GOAL OF THE EXERCISE: The material must be repeated exactly, with every line intact.

"""

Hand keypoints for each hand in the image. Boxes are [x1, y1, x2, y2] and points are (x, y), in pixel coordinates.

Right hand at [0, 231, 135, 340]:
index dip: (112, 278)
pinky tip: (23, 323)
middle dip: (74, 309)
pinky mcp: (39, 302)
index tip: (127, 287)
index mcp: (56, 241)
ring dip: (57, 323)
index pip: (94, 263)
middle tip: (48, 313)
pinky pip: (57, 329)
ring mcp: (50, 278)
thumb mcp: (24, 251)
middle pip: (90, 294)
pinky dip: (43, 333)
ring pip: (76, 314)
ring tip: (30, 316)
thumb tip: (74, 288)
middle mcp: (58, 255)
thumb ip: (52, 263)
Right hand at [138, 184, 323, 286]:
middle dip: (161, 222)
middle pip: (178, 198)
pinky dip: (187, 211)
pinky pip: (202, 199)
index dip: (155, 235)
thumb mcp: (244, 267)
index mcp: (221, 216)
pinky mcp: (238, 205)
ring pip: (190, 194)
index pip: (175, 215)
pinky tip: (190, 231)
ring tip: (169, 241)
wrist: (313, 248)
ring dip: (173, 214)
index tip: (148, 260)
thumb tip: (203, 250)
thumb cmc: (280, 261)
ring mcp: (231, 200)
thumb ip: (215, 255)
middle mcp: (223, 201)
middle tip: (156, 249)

"""

RESULT BELOW:
Hand keypoints for each hand in the image. Boxes are [x1, y1, x2, y2] and points are (x, y), in pixel coordinates.

Right hand at [0, 231, 135, 340]:
index dip: (112, 278)
pinky tip: (23, 323)
middle dip: (74, 309)
pinky mcp: (39, 302)
index tip: (127, 287)
index mcp: (56, 241)
ring dip: (57, 323)
index pip: (94, 263)
middle tip: (48, 313)
pinky pip: (57, 329)
ring mcp: (50, 278)
thumb mcp: (24, 251)
middle pip: (90, 294)
pinky dip: (43, 333)
ring pip: (76, 314)
ring tip: (30, 316)
thumb tip: (74, 288)
middle mcp: (58, 255)
thumb ip: (52, 263)
Right hand at [138, 184, 323, 286]:
middle dip: (161, 222)
middle pip: (178, 198)
pinky dip: (187, 211)
pinky pip: (202, 199)
index dip: (155, 235)
thumb mcp: (244, 267)
index mcp: (221, 216)
pinky mcp: (238, 205)
ring pip: (190, 194)
index pip: (175, 215)
pinky tip: (190, 231)
ring tip: (169, 241)
wrist: (313, 248)
ring dip: (173, 214)
index tip: (148, 260)
thumb tip: (203, 250)
thumb cmc: (280, 261)
ring mcp: (231, 200)
thumb ip: (215, 255)
middle mcp: (223, 201)
middle tip: (156, 249)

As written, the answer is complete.